Saturday, February 04, 2006

thanksgiving for fri(3/2)

thanksgiving:
- able to spend time with ash in the evening
- mom for driving me down to nus
- for not falling asleep during the meeting with the professor
- an enjoyable lunch break
- service tomorrow!

i feel like its hard to keep a friend,
and i wonder how true is the saying that
'to gain a friend, one must first be one'?
how is a friend a friend,
when s/he is torn between friends?
how is a friend a friend,
when s/he puts her needs above your own?
how is a friend a friend,
when s/he doesn't understand a thing about you?

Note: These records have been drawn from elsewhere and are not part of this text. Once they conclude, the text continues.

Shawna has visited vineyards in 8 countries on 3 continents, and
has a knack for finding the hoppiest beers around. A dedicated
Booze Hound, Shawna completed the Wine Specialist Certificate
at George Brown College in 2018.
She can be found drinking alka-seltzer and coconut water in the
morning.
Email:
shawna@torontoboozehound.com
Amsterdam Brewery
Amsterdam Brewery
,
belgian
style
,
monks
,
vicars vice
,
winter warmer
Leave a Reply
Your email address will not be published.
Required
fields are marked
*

is not friendship based on mutual trust,
on mutual respect, on a love for one another that despite that stupid and silly things each other may do, forgiveness is always the next step to take?

you are now my friend.
not my close friend anymore,
because i feel that i cannot trust you anymore
because you do not trust me.

i fear that i may be too opinionated at times.
there's so many things that i want to tell to people,
but i fear how they would react to it.
will they be hurt, and the friendship torn apart by words that are too harsh to be heard?
or will they instead deny, and justify?
what would i do?

granted,
i know myself well,
but i have my blind spots too.
i was approached by xh & joyce about my distance from the cg,
granted, i knew about it,
and its on the mend.
but what about things out of my own personal control?
do i keep my silence,
and not say things that i feel another should know,
or do i say it out,
and possibly ruin the last link between a close friend and myself?

god,
i am unwise in your eyes,
yet i yearn to be wise.
i don't do good all the time,
nor do i mean it all the time when i say my grace
and at times it becomes a habit more than a prayer.
i am weak in my human flesh,
and what i say does not all come to pass,
though i wish it to be so.
so god,
what do i do with the self i have been given?
the existence that i live?
do i do what my mind tells me to do,
or what my heart cautions me against?

i may so foolishly say that i'm self-aware,
but perhaps
i'm more confused than i had thought.